TEXTO PARA ANÁLISE:
□ □ □

A força libertadora do teu olhar
Um grão de trigo tem a força de mudar mentalidades e, lançado à terra, depois de morrer, dá nova vida e vida em abundância para todos os que têm fome.
Uma mão ressequida, desprezada por todos e ocultada ao olhar para não causar desdém, tem o poder de transformar uma sinagoga num lugar onde se vive um abraço.
LEITURA I Dt 5, 12-15
Eis o que diz o Senhor: «Guarda o dia de sábado, para o santificares, como te mandou o Senhor, teu Deus. Trabalharás durante seis dias e neles farás todas as tuas obras. O sétimo, porém, é o sábado do Senhor, teu Deus. Não farás nele qualquer trabalho, nem tu, nem o teu filho, nem a tua filha, nem o teu escravo, nem a tua escrava, nem o teu boi, nem o teu jumento, nem nenhum dos teus animais, nem o estrangeiro que mora contigo. Assim, o teu escravo e a tua escrava poderão descansar como tu. Recorda-te que foste escravo na terra do Egito e que o Senhor, teu Deus, te fez sair de lá com mão forte e braço estendido. Por isso, o Senhor, teu Deus, te mandou guardar o dia de sábado».
A aliança de Deus com o seu povo assim como os mandamentos dados por Deus a Moisés, não são coisas de um passado longínquo, mas realidades que se renovam continuamente. Deus compromete-se com os homens no presente e isso transforma o futuro em lugar de encontro e libertação.
Salmo 80 (81), 3-4.5-6ab.6c.8a.10-11b (R.2a)
O salmo 80 recorda a todos os que celebram a liturgia dominical que não podem cair na rotina de celebrações sem compromisso com a palavra de Deus e com os seus caminhos. Na liturgia a voz do Senhor não é uma voz do passado, mas palavra atual, dirigida à vida de quantos se encontram reunidos. A presença do Senhor é que nos faz aclamar, aplaudir e cantar.
LEITURA II 2 Cor 4, 6-11
Irmãos: Deus, que disse: «Das trevas brilhará a luz» fez brilhar a luz em nossos corações, para que se conheça em todo o seu esplendor a glória de Deus, que se reflete no rosto de Cristo. Nós trazemos em vasos de barro o tesouro do nosso ministério, para que se reconheça que um poder tão sublime vem de Deus e não de nós. Em tudo somos oprimidos, mas não esmagados; andamos perplexos, mas não desesperados; perseguidos, mas não abandonados; abatidos, mas não aniquilados. Levamos sempre e em toda a parte no nosso corpo os sofrimentos da morte de Jesus, a fim de que se manifeste também no nosso corpo a vida de Jesus. Porque, estando ainda vivos, somos constantemente entregues à morte por causa de Jesus, para que se manifeste também na nossa carne mortal a vida de Jesus.

□ □ □

PROPOSTAS DE TRABALHO:
1. Indique se cada afirmação concorda com o texto para análise, respondendo sim ou não e citando as palavras do texto que o decidem: (a) Segundo a primeira leitura, o descanso do sábado abrange também o estrangeiro que mora contigo. (b) O comentário ao salmo 80 afirma que, na liturgia, a voz do Senhor é uma voz do passado. (c) Na segunda leitura, o tesouro do ministério é trazido em vasos de ouro.
2. Cite sem alterações o trecho do texto para análise que vai desde "Salmo 80 (81), 3-4.5-6ab.6c.8a.10-11b" até "aplaudir e cantar.", inclusive.

EXCERTO DA LISTAGEM:

□ □ □

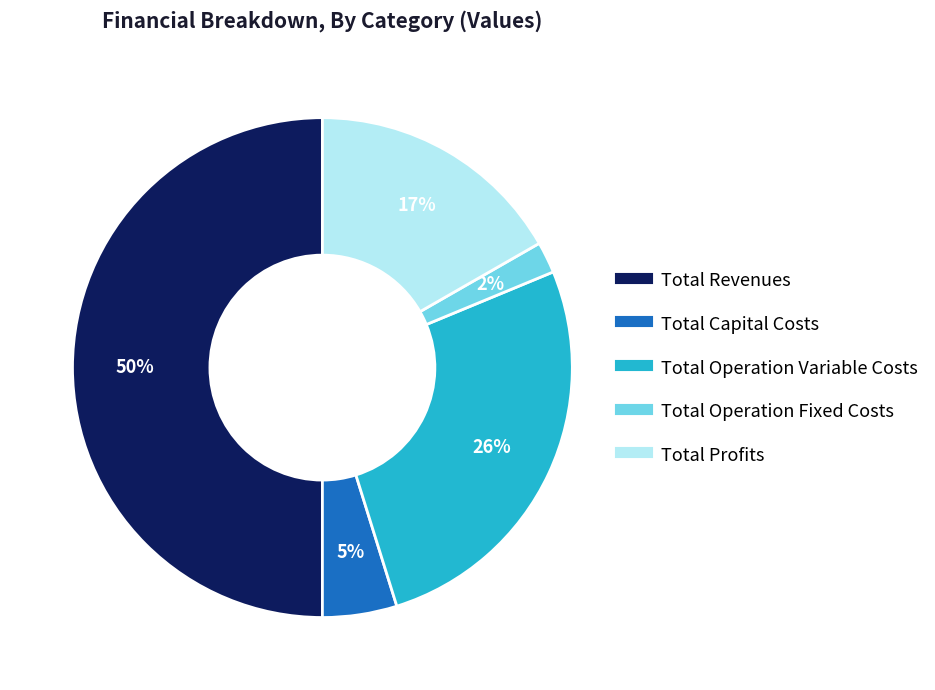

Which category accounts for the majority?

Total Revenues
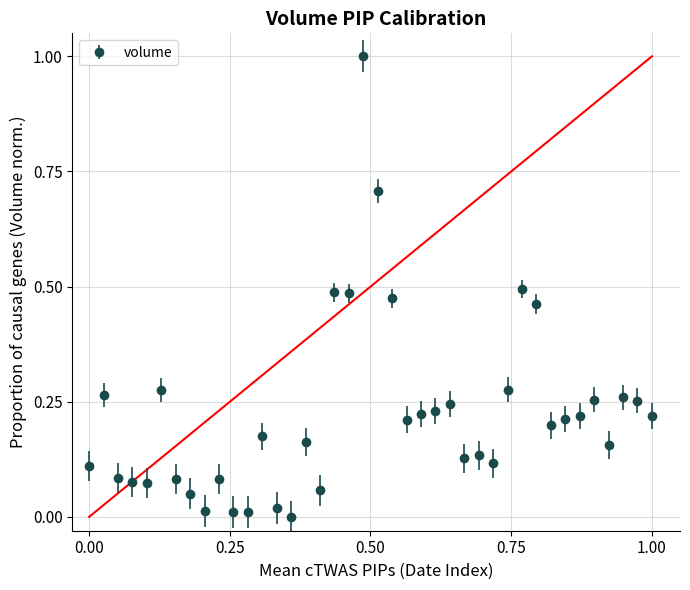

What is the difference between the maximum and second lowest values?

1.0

□ □ □

RESPOSTAS AO EXERCÍCIO:
1.
(a) Sim: «nem o estrangeiro que mora contigo».
(b) Não: «Na liturgia a voz do Senhor não é uma voz do passado, mas palavra atual».
(c) Não: «Nós trazemos em vasos de barro o tesouro do nosso ministério».

2.
Salmo 80 (81), 3-4.5-6ab.6c.8a.10-11b (R.2a)
O salmo 80 recorda a todos os que celebram a liturgia dominical que não podem cair na rotina de celebrações sem compromisso com a palavra de Deus e com os seus caminhos. Na liturgia a voz do Senhor não é uma voz do passado, mas palavra atual, dirigida à vida de quantos se encontram reunidos. A presença do Senhor é que nos faz aclamar, aplaudir e cantar.